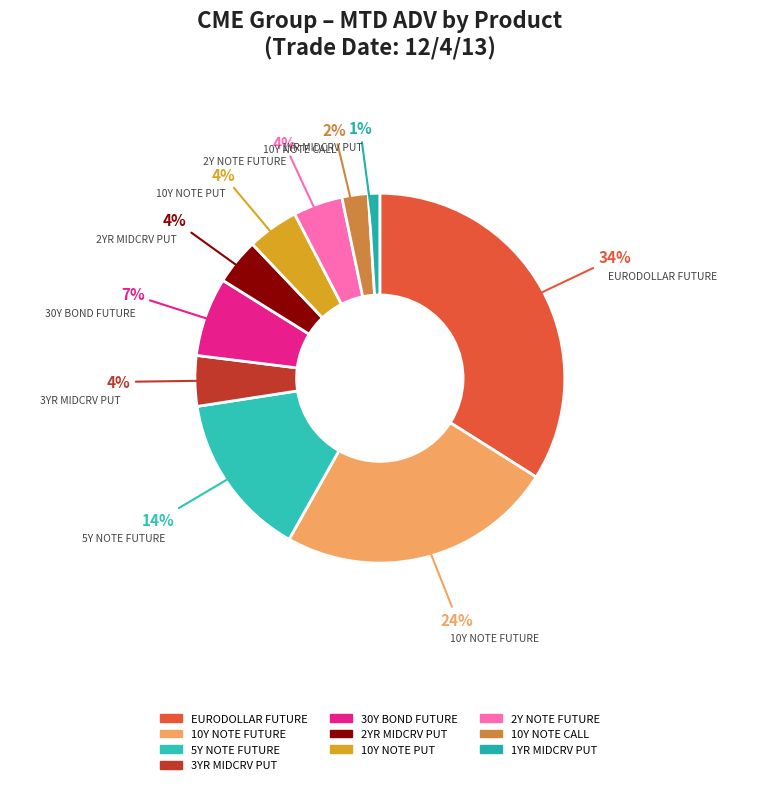

Is there any slice that represents more than half of the pie?

No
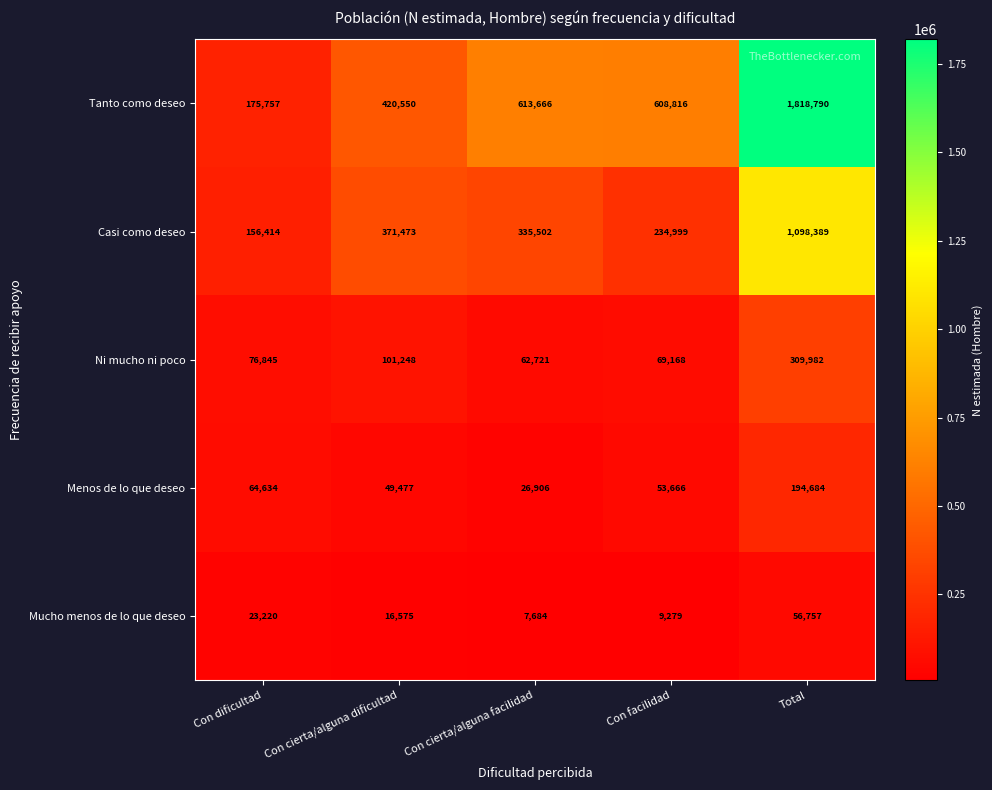

Rank the series by their maximum value, from lowest to highest.

Mucho menos de lo que deseo, Menos de lo que deseo, Ni mucho ni poco, Casi como deseo, Tanto como deseo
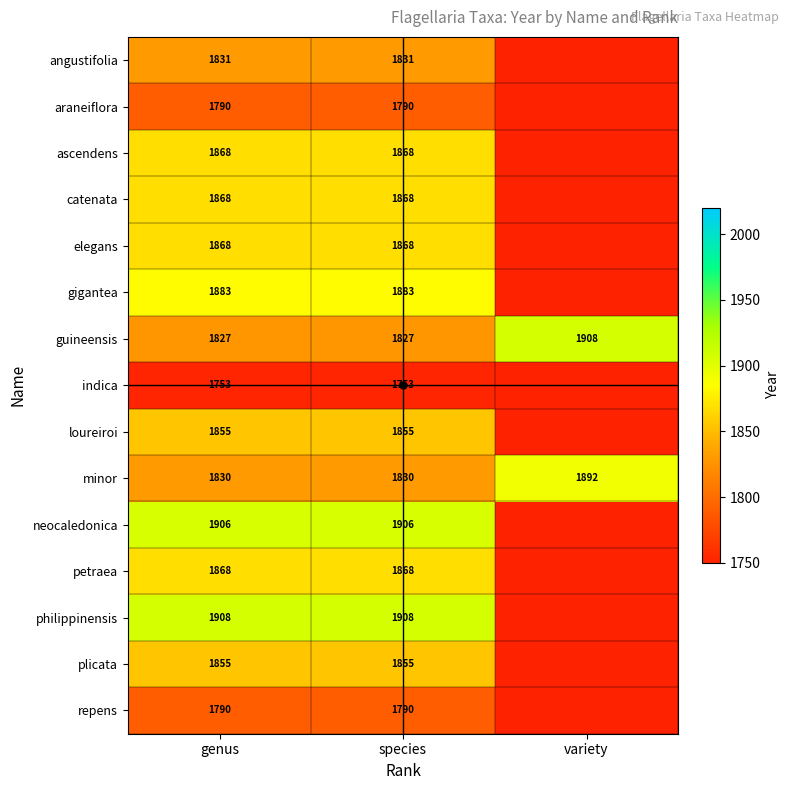

What is the sum of the catenata values at genus and species?

3736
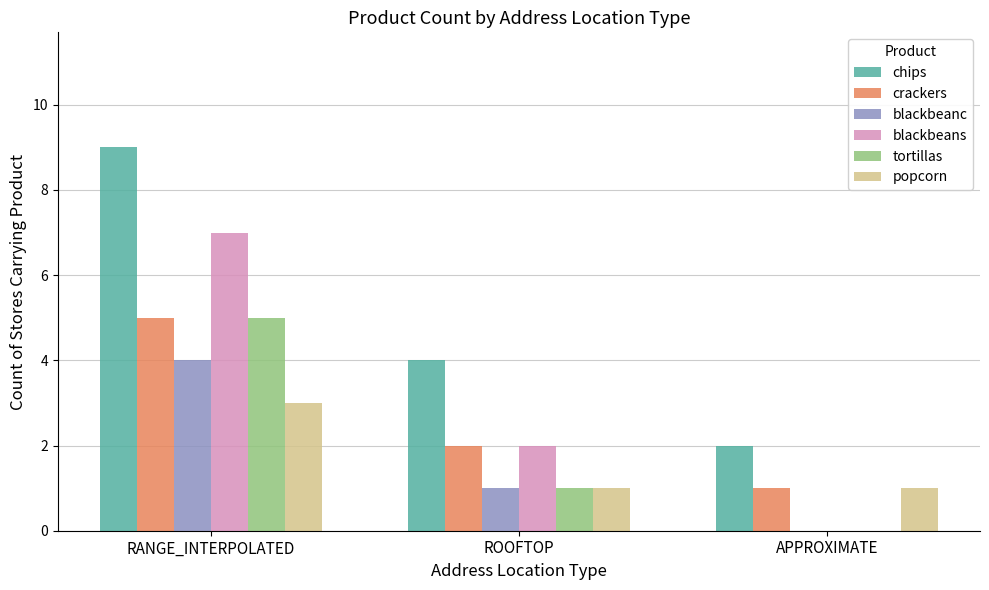

Is it true that crackers equals 2 at ROOFTOP?

True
★ ★ ★ ★ ★
Please show each line of the data above containing the word "that". Case counts.

Is there any slice that represents more than half of the pie?
Is it true that crackers equals 2 at ROOFTOP?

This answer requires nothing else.